6
The next morning a housemaid tapped at Miriam’s door half an hour after she had called her to say that her breakfast was laid in the schoolroom. Going out on to the landing she discovered the room by a curious rank odour coming towards her through a half-opened door. Pushing open the door she found a large clear room, barely furnished, carpeted with linoleum and cold in the morning light pouring through an undraped window. In the grate smoked a half-ignited fire and one corner of the hearth-rug caught by a foot lay turned back. Across one end of the baize-covered table a cloth was laid, and on it stood a small crowded tray: a little teapot, no cosy, some rather thick slices of bread and butter, a small dish of marmalade, a small plate and cup and saucer piled together, and a larger plate on which lay an unfamiliar fish, dark brown, curiously dried and twisted and giving out a strong salt smoky odour.
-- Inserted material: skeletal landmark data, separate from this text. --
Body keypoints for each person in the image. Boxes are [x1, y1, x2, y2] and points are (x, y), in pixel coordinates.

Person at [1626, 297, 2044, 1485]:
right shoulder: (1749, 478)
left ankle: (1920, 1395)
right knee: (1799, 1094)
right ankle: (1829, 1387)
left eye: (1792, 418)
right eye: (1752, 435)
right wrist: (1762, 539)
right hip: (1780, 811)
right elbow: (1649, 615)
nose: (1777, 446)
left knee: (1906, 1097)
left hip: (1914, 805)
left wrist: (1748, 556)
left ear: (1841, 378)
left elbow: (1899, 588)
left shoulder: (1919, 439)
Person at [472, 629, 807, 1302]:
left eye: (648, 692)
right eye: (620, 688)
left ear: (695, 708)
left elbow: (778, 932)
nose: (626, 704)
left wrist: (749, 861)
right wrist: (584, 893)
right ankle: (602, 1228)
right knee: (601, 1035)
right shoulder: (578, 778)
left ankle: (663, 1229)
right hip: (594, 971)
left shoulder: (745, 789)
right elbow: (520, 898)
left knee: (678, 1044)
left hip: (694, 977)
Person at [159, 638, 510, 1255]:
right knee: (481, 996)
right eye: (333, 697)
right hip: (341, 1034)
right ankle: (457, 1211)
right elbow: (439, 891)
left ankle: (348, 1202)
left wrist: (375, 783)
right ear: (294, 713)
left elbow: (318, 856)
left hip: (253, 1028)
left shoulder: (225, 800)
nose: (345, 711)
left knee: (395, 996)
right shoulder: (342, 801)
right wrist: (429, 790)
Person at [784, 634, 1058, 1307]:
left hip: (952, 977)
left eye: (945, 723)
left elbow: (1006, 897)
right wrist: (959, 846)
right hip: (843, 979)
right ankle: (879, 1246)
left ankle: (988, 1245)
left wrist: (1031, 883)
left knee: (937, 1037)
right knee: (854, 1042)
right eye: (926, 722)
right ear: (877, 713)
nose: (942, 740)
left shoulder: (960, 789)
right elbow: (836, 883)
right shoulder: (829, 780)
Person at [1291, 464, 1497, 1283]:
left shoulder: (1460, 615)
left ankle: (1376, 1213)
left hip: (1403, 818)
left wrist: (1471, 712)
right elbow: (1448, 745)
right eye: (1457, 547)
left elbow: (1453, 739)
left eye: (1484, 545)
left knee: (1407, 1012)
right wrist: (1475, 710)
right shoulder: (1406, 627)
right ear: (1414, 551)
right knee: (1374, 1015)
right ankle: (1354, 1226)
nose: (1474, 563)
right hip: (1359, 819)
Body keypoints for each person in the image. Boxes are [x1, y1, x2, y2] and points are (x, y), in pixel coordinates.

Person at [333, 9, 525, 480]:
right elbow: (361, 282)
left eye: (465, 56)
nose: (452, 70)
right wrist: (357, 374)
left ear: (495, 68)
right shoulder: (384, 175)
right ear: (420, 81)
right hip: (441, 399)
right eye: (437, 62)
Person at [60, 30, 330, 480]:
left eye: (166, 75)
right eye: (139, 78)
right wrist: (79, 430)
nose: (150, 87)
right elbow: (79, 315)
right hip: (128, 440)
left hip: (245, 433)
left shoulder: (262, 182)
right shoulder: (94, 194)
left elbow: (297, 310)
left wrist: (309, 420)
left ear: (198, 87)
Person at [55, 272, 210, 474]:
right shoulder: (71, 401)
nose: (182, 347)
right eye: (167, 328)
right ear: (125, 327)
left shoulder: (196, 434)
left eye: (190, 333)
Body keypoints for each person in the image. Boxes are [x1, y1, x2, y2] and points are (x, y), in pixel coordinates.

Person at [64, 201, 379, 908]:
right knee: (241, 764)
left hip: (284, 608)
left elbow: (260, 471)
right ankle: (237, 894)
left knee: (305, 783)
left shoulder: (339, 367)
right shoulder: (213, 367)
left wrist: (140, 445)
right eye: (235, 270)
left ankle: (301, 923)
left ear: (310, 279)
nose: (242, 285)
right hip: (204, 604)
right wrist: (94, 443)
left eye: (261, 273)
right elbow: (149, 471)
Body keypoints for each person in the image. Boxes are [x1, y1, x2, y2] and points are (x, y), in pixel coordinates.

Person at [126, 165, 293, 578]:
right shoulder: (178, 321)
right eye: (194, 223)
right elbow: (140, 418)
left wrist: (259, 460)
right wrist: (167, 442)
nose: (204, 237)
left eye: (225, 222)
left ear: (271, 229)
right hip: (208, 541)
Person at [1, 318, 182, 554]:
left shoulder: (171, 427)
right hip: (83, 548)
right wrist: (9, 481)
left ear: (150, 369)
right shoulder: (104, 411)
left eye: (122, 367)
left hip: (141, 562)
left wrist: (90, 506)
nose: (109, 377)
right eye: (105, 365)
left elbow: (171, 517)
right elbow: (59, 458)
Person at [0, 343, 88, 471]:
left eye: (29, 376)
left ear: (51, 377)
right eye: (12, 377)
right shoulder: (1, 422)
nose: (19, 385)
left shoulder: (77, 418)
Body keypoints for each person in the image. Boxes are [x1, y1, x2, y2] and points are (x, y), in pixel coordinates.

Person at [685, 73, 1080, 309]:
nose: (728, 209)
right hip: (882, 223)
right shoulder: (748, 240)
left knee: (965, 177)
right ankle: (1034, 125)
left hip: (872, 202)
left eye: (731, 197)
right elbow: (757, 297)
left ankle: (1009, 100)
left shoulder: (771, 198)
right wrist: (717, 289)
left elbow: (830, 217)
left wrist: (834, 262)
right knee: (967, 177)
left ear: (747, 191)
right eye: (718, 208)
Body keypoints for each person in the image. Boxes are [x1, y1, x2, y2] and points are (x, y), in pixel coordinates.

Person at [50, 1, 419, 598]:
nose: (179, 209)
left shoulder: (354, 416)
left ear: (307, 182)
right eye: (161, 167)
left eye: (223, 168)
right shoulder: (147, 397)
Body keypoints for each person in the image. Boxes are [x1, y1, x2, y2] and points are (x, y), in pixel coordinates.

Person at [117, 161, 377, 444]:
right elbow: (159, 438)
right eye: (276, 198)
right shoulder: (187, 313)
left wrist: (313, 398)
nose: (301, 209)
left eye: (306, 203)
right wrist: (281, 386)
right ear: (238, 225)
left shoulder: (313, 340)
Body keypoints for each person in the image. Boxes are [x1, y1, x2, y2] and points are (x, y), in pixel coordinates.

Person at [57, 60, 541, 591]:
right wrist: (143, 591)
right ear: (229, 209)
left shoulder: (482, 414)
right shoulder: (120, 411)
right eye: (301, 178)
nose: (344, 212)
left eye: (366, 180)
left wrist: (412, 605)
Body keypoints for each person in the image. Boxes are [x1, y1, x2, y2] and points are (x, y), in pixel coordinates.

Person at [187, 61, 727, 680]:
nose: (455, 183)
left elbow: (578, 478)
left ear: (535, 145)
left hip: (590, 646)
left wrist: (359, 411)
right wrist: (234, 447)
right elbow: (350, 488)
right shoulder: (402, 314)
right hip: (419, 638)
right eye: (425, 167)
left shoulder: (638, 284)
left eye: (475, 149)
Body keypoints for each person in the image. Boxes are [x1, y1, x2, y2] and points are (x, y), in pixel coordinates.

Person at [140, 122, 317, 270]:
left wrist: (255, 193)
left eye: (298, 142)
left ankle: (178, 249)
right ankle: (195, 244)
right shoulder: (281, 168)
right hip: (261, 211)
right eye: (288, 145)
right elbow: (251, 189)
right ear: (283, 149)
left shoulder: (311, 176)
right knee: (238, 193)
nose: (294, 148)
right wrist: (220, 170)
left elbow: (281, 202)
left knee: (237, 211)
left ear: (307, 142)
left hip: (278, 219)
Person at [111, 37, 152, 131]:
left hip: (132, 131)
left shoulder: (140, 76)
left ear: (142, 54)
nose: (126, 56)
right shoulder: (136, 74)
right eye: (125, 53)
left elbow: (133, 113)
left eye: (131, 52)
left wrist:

Miriam sat uncomfortably on the edge of a cane chair getting through her bread and butter and tea and one mouthful of the strong dry fish, feeling, with the door still standing wide, like a traveller snatching a hasty meal at a buffet. She tried to collect her thoughts on education. Little querulous excited sounds came to her from across the wide landing. Presently there came the swift flountering of a print dress across the landing and Wiggerson, long and willowy and capless with a cold red nose and large red hands, her thin small head looking very young with its revealed bunch of untidy hair, appeared in the schoolroom doorway with an unconscious smile hesitating on her pale lips and in her pale blue eyes. “It isn’t very comfortable for you,” she said in a hurried voice. “I say, my word”; she went to the chilly grate and bent down for the poker. Miriam glanced at the solicitous droop of her long figure. “Stokes hasn’t half laid it,” went on Wiggerson; “if I were you I should have breakfast in my room. They all do, except Mr. Corrie when he’s at home. The other young lady was daily; she didn’t stop. I should, if I were you,” she finished, getting lightly to her feet. She stood between the door and the fireplace, half turned away, and gazing into space with her pale strong eyes, every line in her long pure unconscious figure waiting for Miriam’s response.
“Do you like me, Wiggerson?” said Miriam within, “you’ll have toothache and neuralgia with that thin head. You’re devoted to your relations. You’ve got a tiresome sickly old mother. You’ll never know you’re a servant....” “I think perhaps I will,” she drawled, clearing her throat.
“All right,” said Wiggerson, with a lit face. “I’ll tell them.”